I did manage to get a small feature implemented and a PR submitted. But the ratio of “time debugging the toolchain” to “time actually coding with the model” was painful. For every productive 15 minutes, I spent 15 to 30 minutes troubleshooting the connection layer. Getting Cline to behave was, by far, the hardest part of this entire experiment.


Failure mode postmortem: context overflow killed the machine

The most frustrating failure was a context window overflow. Gemma 4 32B on the H100 has a context window around 32,000 tokens. During a longer coding session, Cline pushed the conversation past that limit, hitting roughly 32,500 tokens. Instead of gracefully truncating or compacting the conversation, the model tried to process the full context.

That extra 500 tokens was enough to overfill the GPU’s VRAM. The process didn’t crash cleanly. It hung. The machine became unresponsive, SSH sessions froze, and there was no way to recover. I had to terminate the instance entirely and provision a new one, losing the session state.

The model didn’t fail loudly. It failed silently, which is worse.

This is a real operational risk when you’re self-hosting.
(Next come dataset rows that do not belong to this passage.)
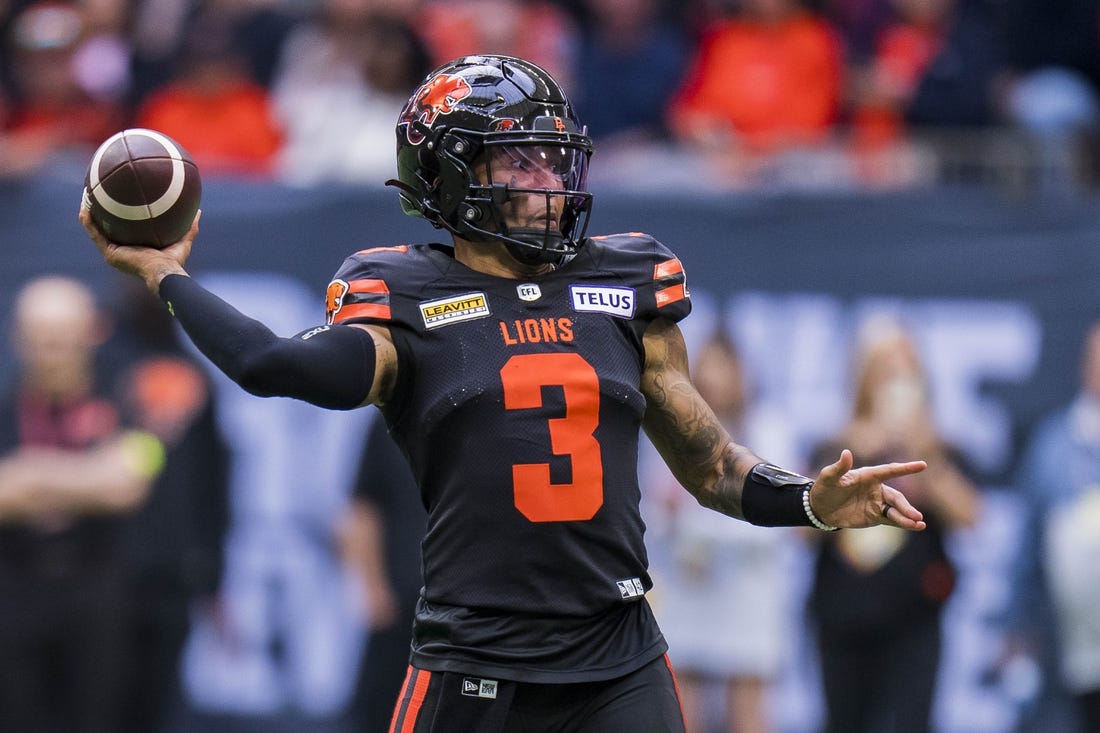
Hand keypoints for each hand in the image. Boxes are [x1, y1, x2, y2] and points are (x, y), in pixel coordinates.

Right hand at [77, 205, 197, 293]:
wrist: (164, 272)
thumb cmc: (174, 262)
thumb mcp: (183, 240)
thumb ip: (190, 227)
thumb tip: (197, 211)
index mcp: (135, 249)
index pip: (125, 231)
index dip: (120, 218)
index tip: (118, 203)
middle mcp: (122, 251)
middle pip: (107, 229)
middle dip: (101, 214)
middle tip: (97, 196)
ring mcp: (113, 253)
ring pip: (97, 231)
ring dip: (89, 215)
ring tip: (85, 197)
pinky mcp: (110, 253)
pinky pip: (95, 235)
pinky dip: (88, 223)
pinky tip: (84, 208)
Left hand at [809, 449, 926, 530]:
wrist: (820, 509)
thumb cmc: (825, 488)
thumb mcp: (829, 477)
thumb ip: (839, 467)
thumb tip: (846, 452)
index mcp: (868, 475)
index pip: (889, 471)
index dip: (905, 468)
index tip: (922, 465)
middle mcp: (877, 489)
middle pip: (896, 497)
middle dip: (906, 506)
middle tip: (916, 515)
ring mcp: (878, 503)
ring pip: (896, 510)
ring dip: (908, 516)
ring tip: (919, 523)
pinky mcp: (876, 516)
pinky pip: (892, 520)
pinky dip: (904, 523)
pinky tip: (917, 526)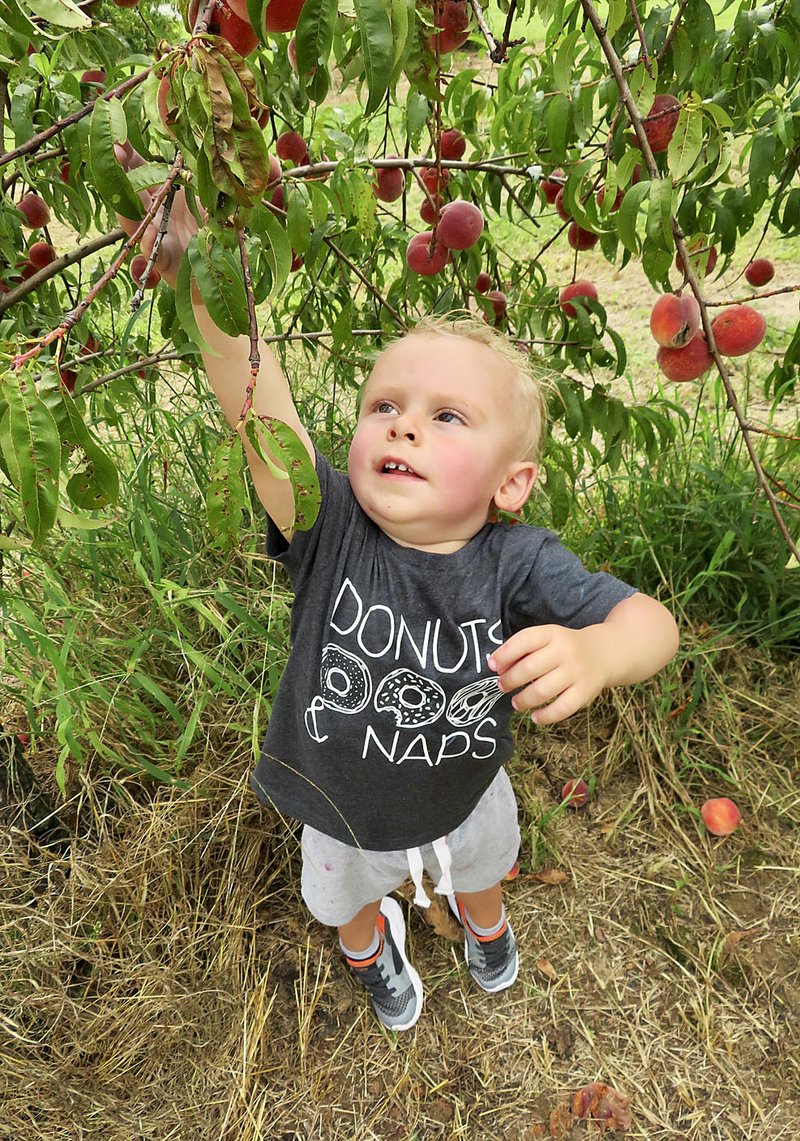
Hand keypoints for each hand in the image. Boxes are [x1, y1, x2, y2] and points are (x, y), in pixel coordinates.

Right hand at [113, 142, 201, 289]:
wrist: (221, 267)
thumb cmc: (214, 226)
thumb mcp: (211, 191)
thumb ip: (203, 165)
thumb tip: (209, 137)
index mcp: (163, 194)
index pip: (140, 170)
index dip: (128, 154)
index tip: (119, 135)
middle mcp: (154, 214)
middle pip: (130, 191)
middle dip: (119, 171)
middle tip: (114, 149)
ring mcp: (156, 237)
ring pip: (132, 222)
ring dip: (125, 206)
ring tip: (122, 184)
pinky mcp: (165, 262)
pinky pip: (151, 252)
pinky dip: (147, 243)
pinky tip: (148, 232)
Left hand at [487, 624, 609, 725]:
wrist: (604, 653)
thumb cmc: (564, 647)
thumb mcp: (547, 639)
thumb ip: (524, 649)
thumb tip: (497, 667)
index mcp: (552, 634)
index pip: (525, 640)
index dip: (505, 654)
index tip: (491, 666)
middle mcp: (565, 651)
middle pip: (530, 668)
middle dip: (511, 680)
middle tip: (502, 686)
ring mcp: (576, 672)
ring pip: (543, 690)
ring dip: (524, 700)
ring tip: (516, 703)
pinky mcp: (585, 691)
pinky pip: (563, 708)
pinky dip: (546, 716)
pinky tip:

Managed APIs handle context truncation for you. When you own the stack, you own every failure mode too.


Lessons learned: guardrails you’ll want from the start

If you’re planning a similar setup, a few mitigations would save you hours.

Budget your context aggressively. Set a hard limit at 80% of the model’s context window (around 25,600 tokens for a 32K model). Don’t let your client tool manage this on its own. Monitor token counts on the server side if possible.

Break complex coding tasks into smaller requests rather than letting the conversation accumulate. Shorter, focused prompts keep you well within the context budget and reduce the chance of a catastrophic hang.

Vast.ai supports stopping and restarting instances, so snapshot your instance before long sessions. If you’re about to start a heavy run, make sure you can recover without re-provisioning from scratch.


What I’m looking for next

The experiment proved the concept. Self-hosted LLMs on rented hardware are viable for coding workflows, and the cost is genuinely competitive. The weak link wasn’t the model or the infrastructure. It was the local client tooling.

I’m actively looking for alternatives to Cline that handle remote OpenAI-compatible endpoints more gracefully, especially around context management and error recovery. If you’ve had success with other tools (Continue, Aider, or something else entirely), I’d genuinely like to hear about it.

The infrastructure problem is solved. The developer experience problem is not.